Bob Harras named DC Comics editor-in-chief, VP

The one-time editor-in-cChief of Marvel Comics has been selected to reprise that role for the Distinguished Competition. Robert Harras has been named Editor-in-Chief, VP, DC Comics, overseeing editorial for DC Comics, DC Universe, MAD Magazine and Vertigo, and reporting directly to Co-Publishers Dan DiDio and Jim Lee.

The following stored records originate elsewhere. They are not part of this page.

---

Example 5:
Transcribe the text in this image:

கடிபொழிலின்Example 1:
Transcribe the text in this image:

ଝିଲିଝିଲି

Harras had been serving as group editor, Collected Editions for the company.

The move comes at a time when DC is still feeling its way forward following the announcement that many of its non-print divisions will be moving to parent company Warner Bros.’ home turf of Burbank, Calif. — with up to 80 employee layoffs and relocations in the offing — while its struggling WildStorm and Zuda imprints are shutting down entirely. Of course, Harras is no stranger to tough times at a Big Two publisher, having presided over Marvel during its late-’90s bankruptcy.

DC had been without an official editor-in-chief since the departure of Jenette Kahn in 2002. As executive editor, Dan DiDio was mainline-DC’s de facto editor-in-chief, and the absence of such a figure since DiDio’s promotion to co-publisher was a much-noted aspect of the year since Diane Nelson was brought aboard as president of DC Entertainment.

As CBR’s Kiel Phegley notes, the announcement bears additional interest in that it appears to be the first time that “DC Universe” has been used by the company to refer to an imprint akin to Vertigo. DC’s shared-universe titles are obviously an institution dating back decades, but the newly official-seeming nomenclature may serve to distinguish these mostly-superhero titles from books that the DC line has inherited from WildStorm and Zuda.